* [Assignment] Every line in the listing should be set down again verbatim.

* [Excerpted data]
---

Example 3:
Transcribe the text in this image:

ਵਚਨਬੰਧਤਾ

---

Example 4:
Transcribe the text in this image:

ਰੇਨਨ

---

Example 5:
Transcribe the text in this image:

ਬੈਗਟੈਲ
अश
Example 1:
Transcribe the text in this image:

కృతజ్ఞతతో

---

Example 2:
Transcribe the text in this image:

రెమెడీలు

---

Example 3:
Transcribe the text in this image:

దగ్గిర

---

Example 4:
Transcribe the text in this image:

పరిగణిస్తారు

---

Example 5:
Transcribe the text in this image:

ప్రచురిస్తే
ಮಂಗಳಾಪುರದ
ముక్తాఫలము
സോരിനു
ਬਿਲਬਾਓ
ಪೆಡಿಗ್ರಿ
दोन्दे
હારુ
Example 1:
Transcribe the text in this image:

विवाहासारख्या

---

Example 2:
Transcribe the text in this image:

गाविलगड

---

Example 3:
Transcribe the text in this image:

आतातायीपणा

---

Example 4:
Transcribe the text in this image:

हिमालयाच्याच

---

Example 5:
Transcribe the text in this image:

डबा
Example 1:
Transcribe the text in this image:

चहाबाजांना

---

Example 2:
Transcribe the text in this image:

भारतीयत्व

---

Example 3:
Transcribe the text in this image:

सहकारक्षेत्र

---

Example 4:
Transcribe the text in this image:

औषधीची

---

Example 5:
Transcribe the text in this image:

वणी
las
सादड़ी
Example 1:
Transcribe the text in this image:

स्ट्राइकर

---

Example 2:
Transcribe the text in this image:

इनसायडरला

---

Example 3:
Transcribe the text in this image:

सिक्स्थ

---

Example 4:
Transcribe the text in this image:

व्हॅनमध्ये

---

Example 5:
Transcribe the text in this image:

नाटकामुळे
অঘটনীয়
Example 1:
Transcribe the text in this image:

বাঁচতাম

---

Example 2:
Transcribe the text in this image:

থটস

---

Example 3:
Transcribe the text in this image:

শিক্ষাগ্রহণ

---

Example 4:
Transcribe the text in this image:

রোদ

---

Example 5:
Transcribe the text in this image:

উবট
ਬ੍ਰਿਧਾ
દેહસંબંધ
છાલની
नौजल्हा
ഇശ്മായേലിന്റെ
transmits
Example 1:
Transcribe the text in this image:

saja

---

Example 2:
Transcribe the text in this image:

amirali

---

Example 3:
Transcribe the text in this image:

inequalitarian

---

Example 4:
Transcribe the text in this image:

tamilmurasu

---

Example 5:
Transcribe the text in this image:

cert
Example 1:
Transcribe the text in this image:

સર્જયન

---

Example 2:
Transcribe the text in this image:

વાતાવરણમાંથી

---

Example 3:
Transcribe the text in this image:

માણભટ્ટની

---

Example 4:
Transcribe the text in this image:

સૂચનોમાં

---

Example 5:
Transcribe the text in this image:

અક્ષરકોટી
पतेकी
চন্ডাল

* [Solution to the problem]
---

Example 3:
Transcribe the text in this image:

ਵਚਨਬੰਧਤਾ

---

Example 4:
Transcribe the text in this image:

ਰੇਨਨ

---

Example 5:
Transcribe the text in this image:

ਬੈਗਟੈਲ
अश
Example 1:
Transcribe the text in this image:

కృతజ్ఞతతో

---

Example 2:
Transcribe the text in this image:

రెమెడీలు

---

Example 3:
Transcribe the text in this image:

దగ్గిర

---

Example 4:
Transcribe the text in this image:

పరిగణిస్తారు

---

Example 5:
Transcribe the text in this image:

ప్రచురిస్తే
ಮಂಗಳಾಪುರದ
ముక్తాఫలము
സോരിനു
ਬਿਲਬਾਓ
ಪೆಡಿಗ್ರಿ
दोन्दे
હારુ
Example 1:
Transcribe the text in this image:

विवाहासारख्या

---

Example 2:
Transcribe the text in this image:

गाविलगड

---

Example 3:
Transcribe the text in this image:

आतातायीपणा

---

Example 4:
Transcribe the text in this image:

हिमालयाच्याच

---

Example 5:
Transcribe the text in this image:

डबा
Example 1:
Transcribe the text in this image:

चहाबाजांना

---

Example 2:
Transcribe the text in this image:

भारतीयत्व

---

Example 3:
Transcribe the text in this image:

सहकारक्षेत्र

---

Example 4:
Transcribe the text in this image:

औषधीची

---

Example 5:
Transcribe the text in this image:

वणी
las
सादड़ी
Example 1:
Transcribe the text in this image:

स्ट्राइकर

---

Example 2:
Transcribe the text in this image:

इनसायडरला

---

Example 3:
Transcribe the text in this image:

सिक्स्थ

---

Example 4:
Transcribe the text in this image:

व्हॅनमध्ये

---

Example 5:
Transcribe the text in this image:

नाटकामुळे
অঘটনীয়
Example 1:
Transcribe the text in this image:

বাঁচতাম

---

Example 2:
Transcribe the text in this image:

থটস

---

Example 3:
Transcribe the text in this image:

শিক্ষাগ্রহণ

---

Example 4:
Transcribe the text in this image:

রোদ

---

Example 5:
Transcribe the text in this image:

উবট
ਬ੍ਰਿਧਾ
દેહસંબંધ
છાલની
नौजल्हा
ഇശ്മായേലിന്റെ
transmits
Example 1:
Transcribe the text in this image:

saja

---

Example 2:
Transcribe the text in this image:

amirali

---

Example 3:
Transcribe the text in this image:

inequalitarian

---

Example 4:
Transcribe the text in this image:

tamilmurasu

---

Example 5:
Transcribe the text in this image:

cert
Example 1:
Transcribe the text in this image:

સર્જયન

---

Example 2:
Transcribe the text in this image:

વાતાવરણમાંથી

---

Example 3:
Transcribe the text in this image:

માણભટ્ટની

---

Example 4:
Transcribe the text in this image:

સૂચનોમાં

---

Example 5:
Transcribe the text in this image:

અક્ષરકોટી
पतेकी
চন্ডাল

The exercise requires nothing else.